How about un-banning marijuana, a product that a great many people want and are willing to pay for?  It's hard to imagine that drug legalization would not create jobs, or more accurately, bring existing jobs out of the black economy and into the realm of legal taxpayers.

And Get Out Of The Way!

What about health?  Nobody wants to die, and people have a proven willingness to pay good money for things they think will cure what ails them.  Why then do we have a government bureau, the FDA, whose entire purpose is to prevent potential cures from being offered for sale?

Then there's those shovel-ready jobs that, as Obama laughingly admitted after wasting a trillion dollars looking for them, don't exist.  Actually they do exist as any commuter in a large American city can attest; it's just that nimbys, environmentalist wackos, and a panoply of taxpayer-funded obstructive bureaucrats prevent any shovels from moving until lifetimes of environmental studies have rendered the costs uneconomical.

The entire Eisenhower interstate system was built in less time than it took to complete a dozen-mile connector in Maryland, not because the actual construction was so hard, but because of the paperwork.  Sack a bureaucrat and create jobs for 100 productive citizens.

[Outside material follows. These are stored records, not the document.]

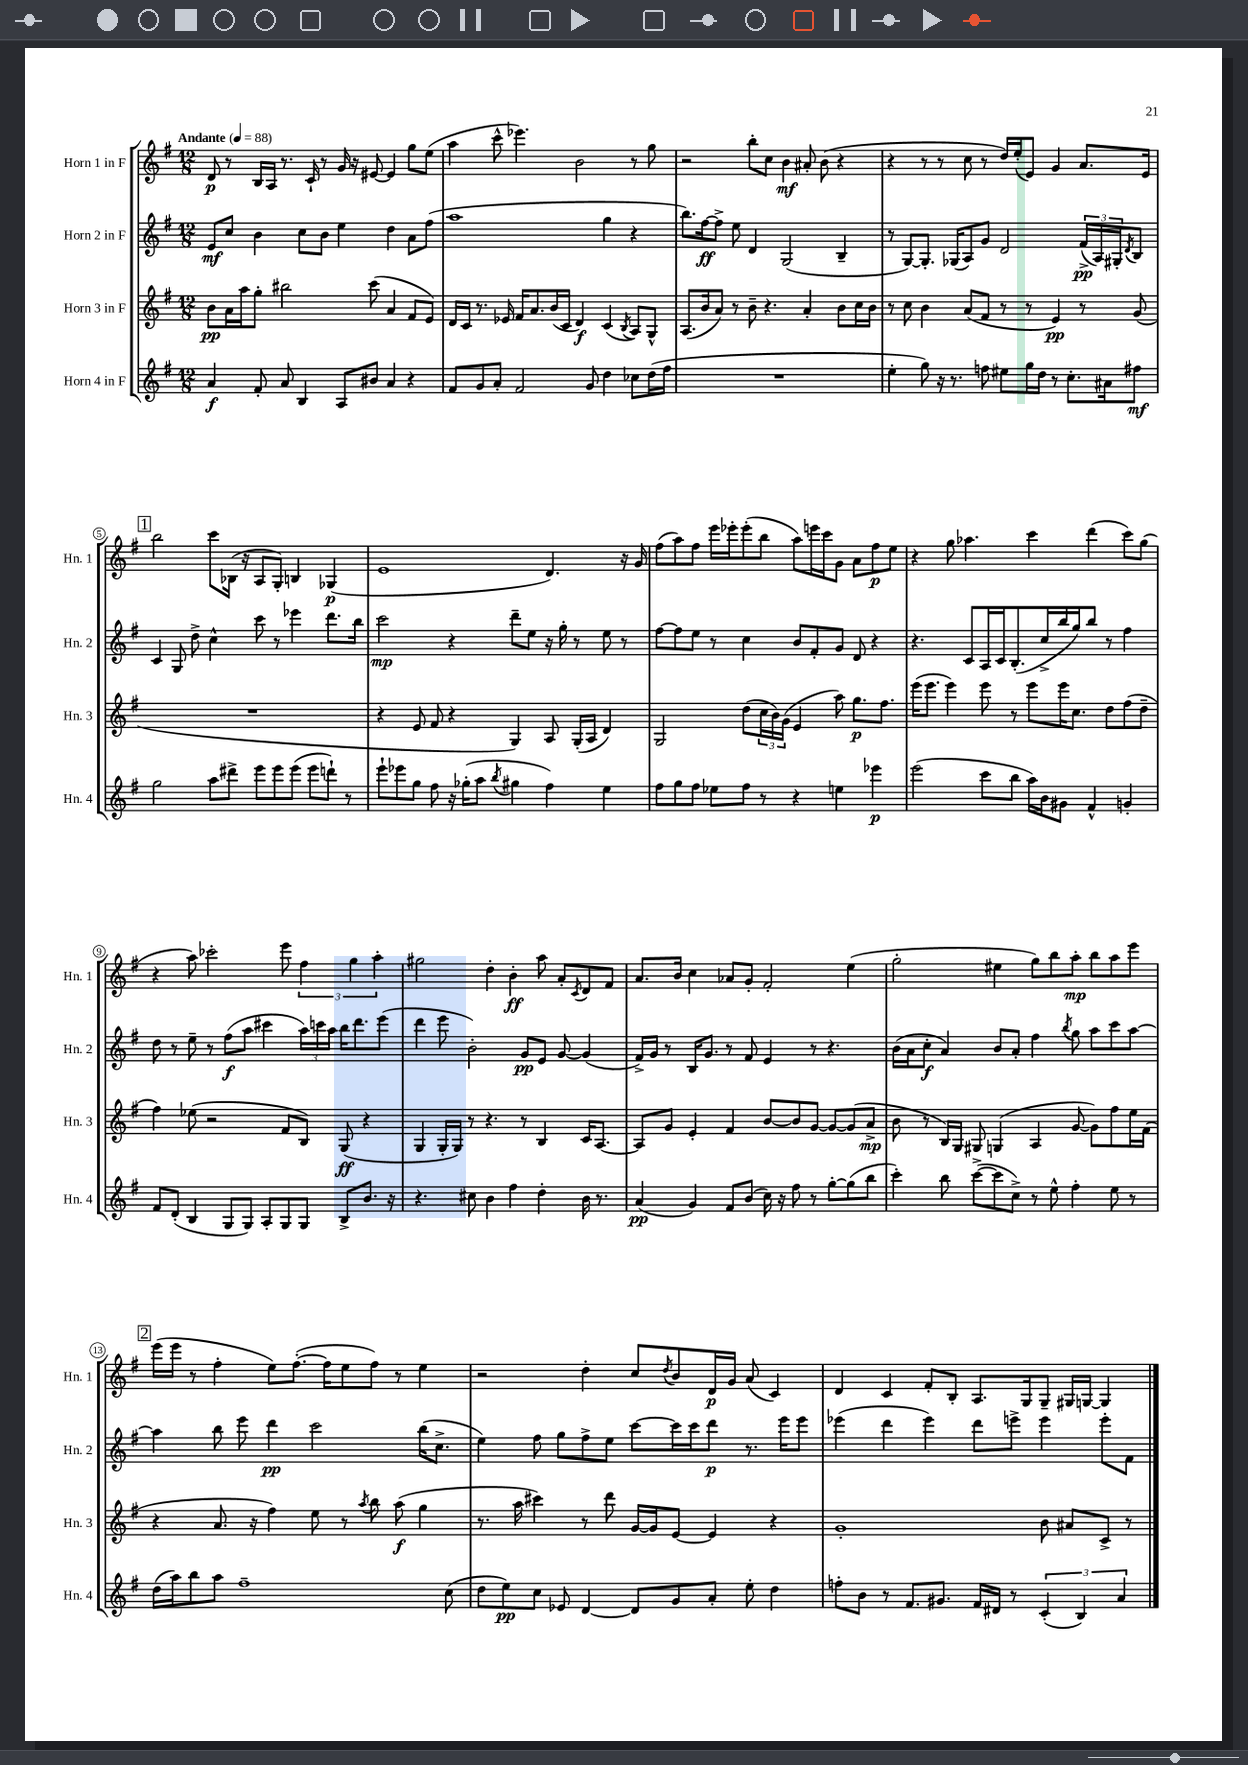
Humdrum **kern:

**kern	**kern	**kern	**kern
*staff4	*staff3	*staff2	*staff1
*clefG2	*clefG2	*clefG2	*clefG2
*k[f#]	*k[f#]	*k[f#]	*k[f#]
*M12/8	*M12/8	*M12/8	*M12/8
*MM88	*MM88	*MM88	*MM88
4a	8b	8e	8d
.	16a	8cc	8r
.	16aa	.	.
8f#'	8gg'	4b	16B
.	.	.	16A
8a	2bb#	.	8.r
4B	.	8cc	.
.	.	.	16c`
.	.	8b	8r
8A	.	4ee	16g
.	.	.	16r
8b#	(8ccc	.	[8e#
4a	4a	4dd	4e#]
4r	8f#	8a	8gg
.	8e)	(8ff#	(8ee
=	=	=	=
8f#	16d	1aa	4aa
.	16c	.	.
8g	8.r	.	.
8a'	.	.	8ccc^^
.	16e-	.	.
2f#	16f#	.	4.eee-)
.	8.a	.	.
.	(16b	.	.
.	16c	.	.
.	4d)	.	2b
8g	.	.	.
4dd	(4c	4gg	.
.	8qB	.	.
8cc-	8A)	4r	8r
(16dd	8G^^	.	8gg
16ff#	.	.	.
=	=	=	=
1.r	(8.A	8.bb)	2r
.	16b	[16ff#	.
.	8a)	8ff#^]	.
.	8r	8ee	.
.	8b~	4d	8bb'
.	4.r	.	8cc
.	.	(2G	4b
.	4a'	.	8a#'
.	.	.	(8b
.	8b	4B~	4r
.	16cc	.	.
.	16b	.	.
=	=	=	=
4ee'	8r	8r	4r
.	8cc	[8G)	.
8gg)	4b	8.G']	8r
16r	.	.	8r
8.r	.	(16G-	.
.	(8a	8A)	8cc
8ff	8f#	8g	8r
8ee#	8r	2d	16dd)
.	.	.	(16ee'
16gg	8r	.	8e)
16dd	.	.	.
8r	4e)	.	4g
8.cc'	.	.	.
.	8r	(24f#^	8.a
.	.	24A)	.
16a#	.	.	.
.	.	24G#'	.
.	.	8qd	.
8ff#	(8g	8B	.
.	.	.	16e
=	=	=	=
2gg	1.r	4c	2bb
.	.	8G	.
.	.	8dd^	.
8aa	.	4cc^^	8ccc
8ddd#^	.	.	(16B-
.	.	.	16r
8eee	.	8ccc	8A
8eee	.	8r	8G')
(8eee	.	4eee-	4B
8eee	.	.	.
8ddd`)	.	8.ddd	(4G-
8r	.	.	.
.	.	16bb	.
=	=	=	=
8eee`	4r	2ccc	1e
8eee-	.	.	.
8gg	8e	.	.
8ff#	8f#	.	.
16r	4r	4r	.
(16gg-'	.	.	.
8aa	.	.	.
8qbb	.	.	.
4gg#	4G)	8ddd~	.
.	.	8ee	.
4ff#)	8A	16r	4.d)
.	.	16gg'	.
.	(16G'	8r	.
.	16A	.	.
4ee	4d)	8ee	.
.	.	8r	16r
.	.	.	16g
=	=	=	=
8ff#	2G	[8ff#	(8ff#
8gg	.	8ff#]	8aa)
8ff#	.	8ee	8ff#
8ee-	.	8r	16eee
.	.	.	16eee-'
8ff#	(8dd	4cc	(8eee-'
8r	24cc	.	8bb
.	24b)	.	.
.	(24g	.	.
4r	4e	8b	8aa)
.	.	8f#'	16eee
.	.	.	16ccc
4ee	8aa)	8g	8g
.	8.gg	8d	8a
4eee-	.	4r	8ff#
.	8.ff#	.	.
.	.	.	8ee
=	=	=	=
(2eee	(16eee	4.r	4r
.	8.eee	.	.
.	4eee)	.	8gg
.	.	8c	4.aa-
8ccc	8eee	16A	.
.	.	16c	.
8bb	8r	(8.B'	.
16aa)	8eee	.	4ccc
16b	.	16cc^	.
8g#	16eee	16bb	.
.	8.cc	16gg)	.
4f#^^	.	8bb	(4ddd
.	8dd	8r	.
4g'	(8ff#	4ff#	8ccc)
.	8dd~	.	(8gg
=	=	=	=
8f#	4ff#)	8dd	4r
(8d'	.	8r	.
4B	(8ee-	8ee~	8aa)
.	2r	8r	2ccc-'
8G	.	(8ff#	.
8G)	.	8aa	.
8A'	.	4ccc#	.
8G	8f#	.	8eee
8G	8B)	24aa)	6ff#
.	.	24ccc	.
.	.	24aa	.
8B^	(8G	16bb	.
.	.	.	6gg
.	.	8.ddd	.
8.b	4r	.	.
.	.	.	6aa'
.	.	(8eee	.
16r	.	.	.
=	=	=	=
4.r	4G	4ddd	2gg#
.	16G'	8eee	.
.	16G)	.	.
8cc#	8r	2b')	.
4b	4.r	.	4dd'
4ff#	.	.	4b'
.	8r	8g	.
4dd'	4B	8e	8aa
.	.	[8g	8a'
.	.	.	8qc
16b	16c	(4g]	8d
8.r	[8.A	.	.
.	.	.	8f#
=	=	=	=
(4a	8A]	16f#^)	8.a
.	.	16g	.
.	8g	8r	.
.	.	.	16b
4g)	4e'	16B	4cc
.	.	8.g	.
8f#	4f#	8r	8a-
(8b	.	8f#	8g'
16cc)	[8b	4e	2f#'
16r	.	.	.
8ff#	8b]	.	.
8r	[8g	8r	.
[8gg'	8g_	4.r	.
(8gg]	(8g]	.	(4ee
8bb	8a^	.	.
=	=	=	=
4ccc')	8b	(16b	2gg'
.	.	16a	.
.	8r	8cc'	.
8bb	16B)	4a)	.
.	16G	.	.
([8ccc^	8G#	.	.
8ccc]	(4G	8b	4ee#
8cc^)	.	8a'	.
8r	4A	4ff#	8gg)
8ee^^	.	.	8bb
.	.	8qbb	.
4ff#'	[8g	8gg	8aa'
.	8g])	8aa	8bb
8ee	8ff#	8ccc	8aa
8r	16ee	[8aa	8eee
.	(16f#	.	.
=	=	=	=
(16dd	4r	4aa]	(16eee
16aa)	.	.	16eee
8bb	.	.	8r
8aa	8.a	8bb	4ff#'
1ff#~	.	8eee	.
.	16r	.	.
.	4ff#)	4ddd	8ee)
.	.	.	([8.ff#'
.	8ee	2ccc	.
.	.	.	16ff#]
.	8r	.	8ee
.	8qaa	.	.
.	8bb	.	8ff#)
.	(8aa	.	8r
.	4gg	(16bb	4ee
.	.	8.cc^	.
(8cc	.	.	.
=	=	=	=
8dd	8.r	4ee)	2r
8ee)	.	.	.
.	16aa	.	.
8cc	4ccc#)	8ff#	.
8e-	.	8gg	.
[4d	8r	8ff#^	4dd'
.	8ddd	8ee	.
8d]	[16g	[8ccc	8cc
.	16g]	.	.
.	.	.	8qdd
8g	[8e	16ccc]	8b
.	.	16ccc	.
8a'	4e]	8ddd	16d
.	.	.	16g
8ee'	.	8.r	(8a
4dd	4r	.	4c)
.	.	16eee	.
.	.	8eee	.
=	=	=	=
8ff'	1g'	(4eee-	4d
8b	.	.	.
8r	.	4ddd	4c
8.f#	.	.	.
.	.	4eee-)	8f#'
8.g#	.	.	.
.	.	.	8B'
16f#	.	8ddd	8.A
16d#	.	.	.
8r	.	8eee^	.
.	.	.	16G
(6c'	8b	4eee	8G~
.	8a#	.	16G#
6B)	.	.	.
.	.	.	[16G
.	8c^	8eee'	4G]
6a	.	.	.
.	8r	8f#	.
==	==	==	==
*-	*-	*-	*-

Creating modern jobs requires massive amounts of capital investment.  The left loves to argue that the rich don't pay their "fair share," despite the vast majority of all taxes being paid by the rich.  However, who is it that creates companies and hires people to do actual productive jobs?  Not the government, for sure - so where are we better off leaving the money?

None of these things are hard.  They don't require much imagination or planning.  Really, they don't need the government to do anything at all, so much as to stop doing bad and harmful things.

Unfortunately, stopping doing bad and harmful things seems to be the one thing government is not only totally incapable of doing, but has no desire whatsoever to do.  That's what makes it hard.

But until we put people in office committed, not to solving problems per se, but to forcing government to stop being the problem... well, there will be more and more non-job jobs, fewer and fewer real ones, and less and less wealth and freedom trickling down to ordinary Americans.